In summation, this is the largest study of treosulfan-based conditioning regimen in AML patients demonstrating comparable long-outcomes with low risk of acute GvHD and organ toxicity compared to historic data using ablative regimens in AML. The authors suggested that prospective studies are required in order to optimize treosulfan-based conditioning regimen in AML patients.

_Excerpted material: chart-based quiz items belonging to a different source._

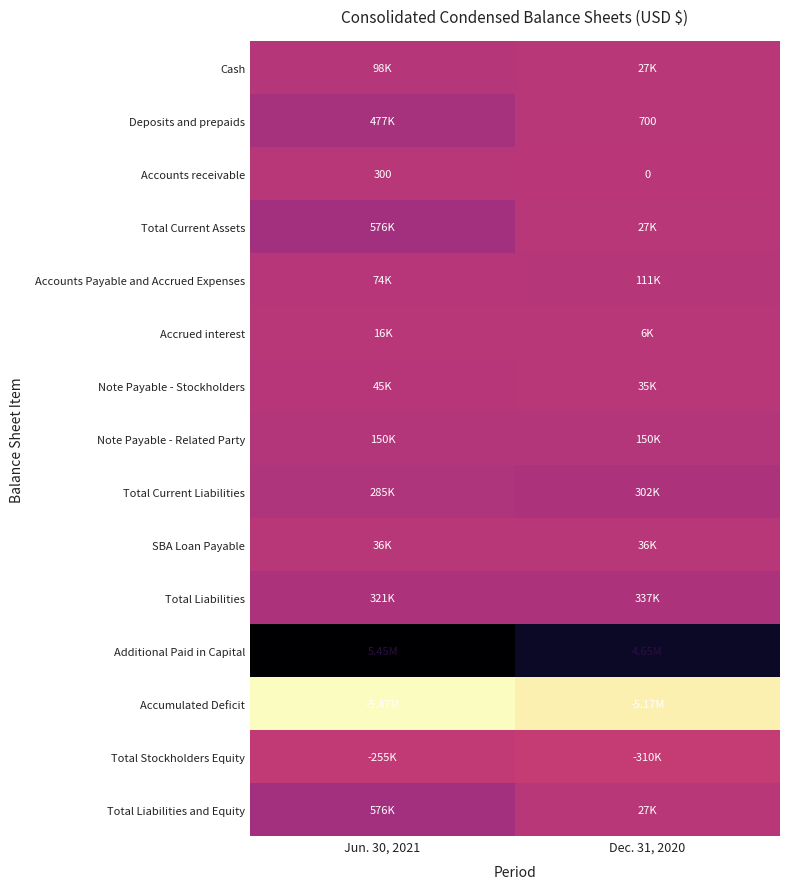

Which category has the lowest value across all series?

Jun. 30, 2021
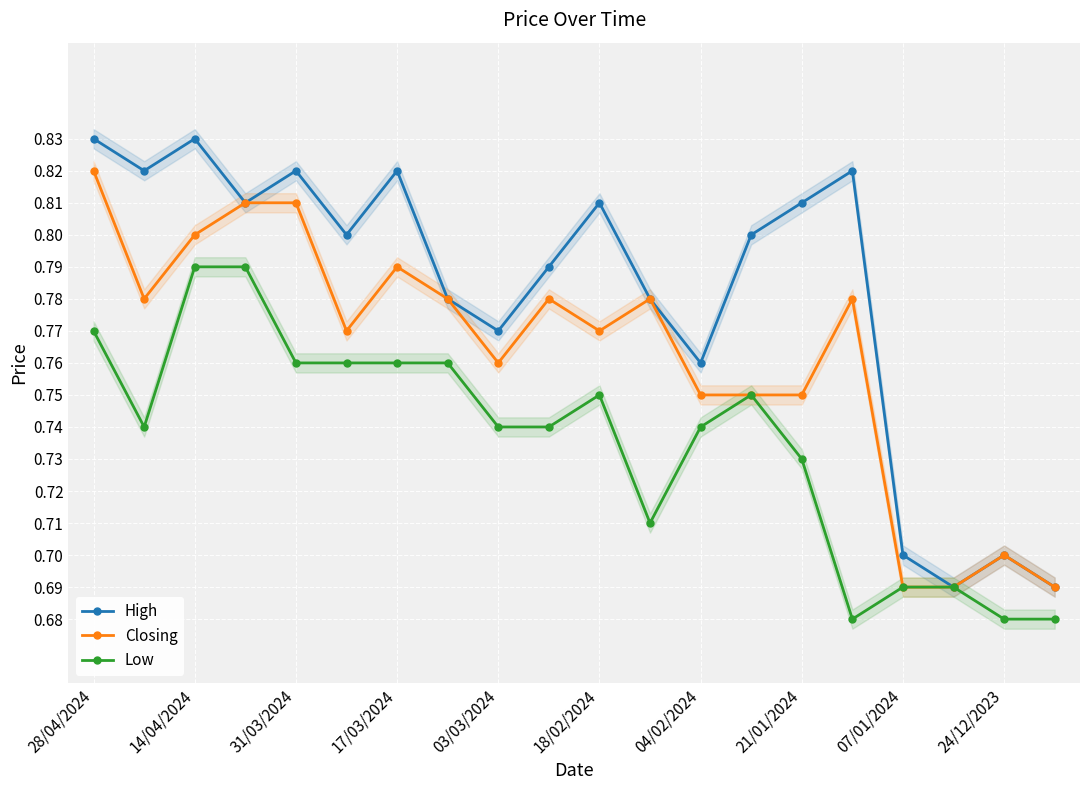

At which category is the sum across all series the highest?

28/04/2024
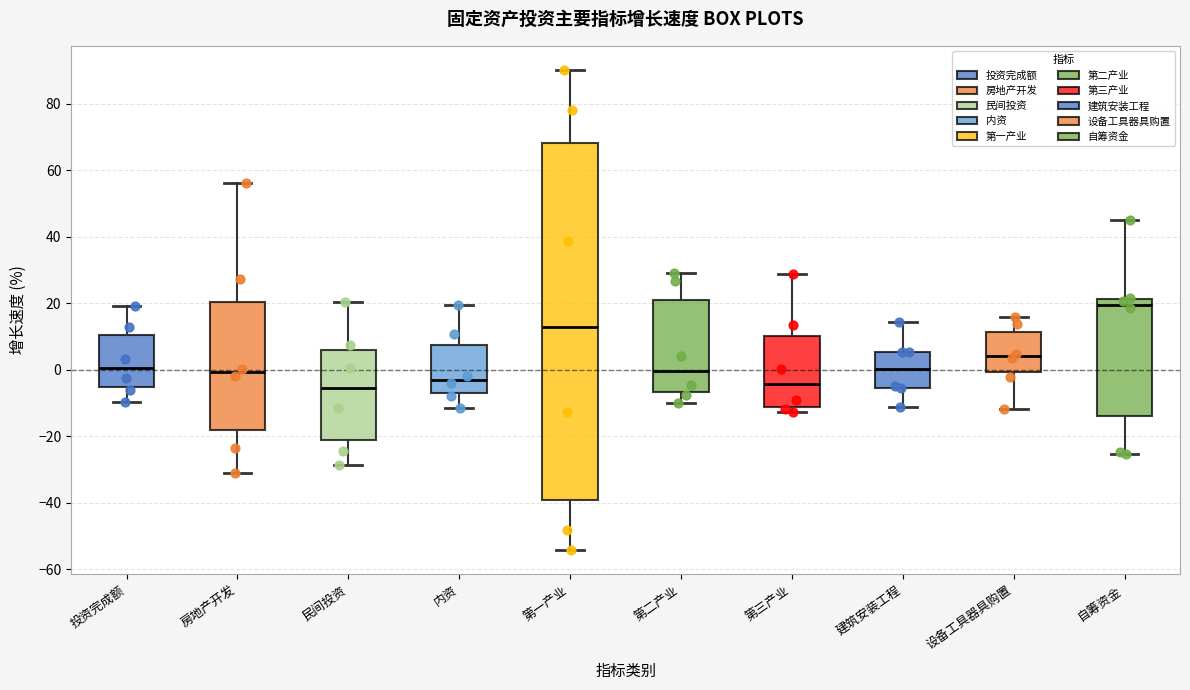

Which box's median line is the highest?

自筹资金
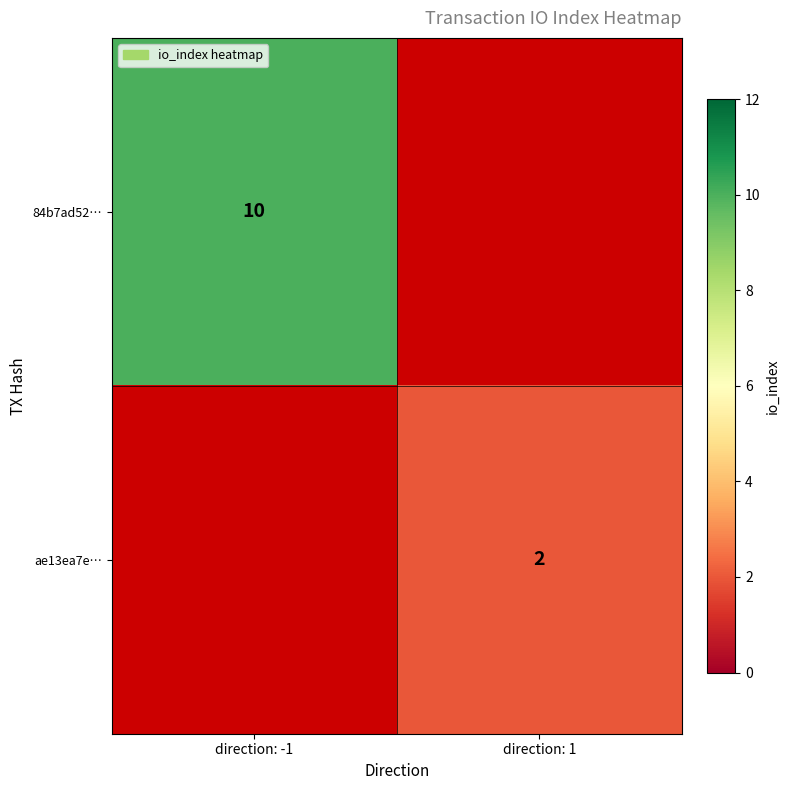

Is it true that ae13ea7e… equals 0 at direction: 1?

False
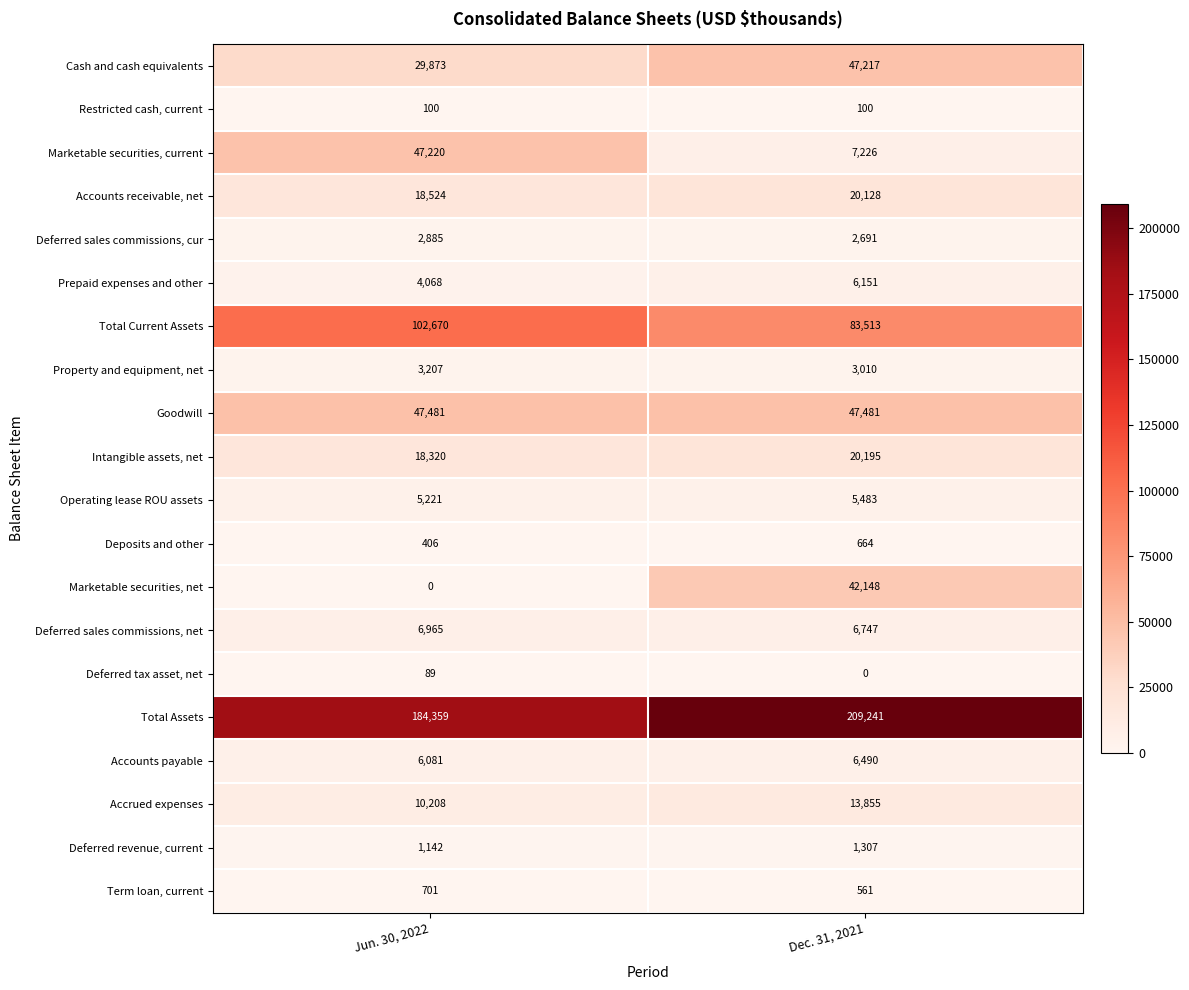

Between Jun. 30, 2022 and Dec. 31, 2021, which series saw the biggest shift?

Marketable securities, net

The authors concluded by stating “treosulfan is an effective conditioning regimen for HCT in patients who have AML” and provides “an acceptable long-term survival with favorable non-relapse mortality and a very low risk of veno-occlusive disease”.

Abstract

BACKGROUND

Allogeneic hematopoietic cell transplantation (HCT) is a curative therapy for patients with acute myeloid leukemia (AML). However, post-HCT relapse and regimen-related toxicity remain significant barriers to long-term survival. In recent years, new conditioning regimens have been explored to improve transplantation outcomes in patients with AML. Treosulfan combines a potent immunosuppressive and antileukemic effect with a low toxicity profile.

METHODS

To investigate the role of treosulfan-based conditioning, the European Society for Blood and Marrow Transplantation Acute Leukemia Working Party performed a registry analysis of 520 adult patients with AML who received treosulfan-based conditioning and underwent HCT between 2000 and 2012, including 225 patients in first complete remission, 107 in second or later complete remission, and 188 with active/advanced disease 188 (88 with primary refractory disease). The median patient age was 57 years (range, 20-73 years). Donors were human leukocyte antigen-identical siblings (n = 187), unrelated donors (n = 235), or mismatched related donors (n = 98). Conditioning regimens included treosulfan (42 g/m2 [n = 396], 36 g/m2 [n = 109], or 30 g/ m2 [n = 15]) with fludarabine or alkylating agents followed by infusion of hematopoietic stem cells (bone marrow, n = 52; peripheral blood, n = 468).

RESULTS

At a median follow-up of 61 months, the 5-year overall survival, leukemia-free survival, relapse incidence, and nonrelapse mortality rates were 38%, 33%, 42%, and 25%, respectively. The incidence of grade II-IV acute and chronic graft-versus-host disease was 24% (grade III-V, 11%) and 38%, respectively. Only 11 patients (2%) developed veno-occlusive disease, with two deaths (0.4%) from veno-occlusive disease.

CONCLUSIONS

Treosulfan-based conditioning regimens provide an acceptable long-term survival with favorable nonrelapse mortality and a very low risk of veno-occlusive disease. Further studies are needed to optimize the treosulfan-based conditioning regimen for patients with AML.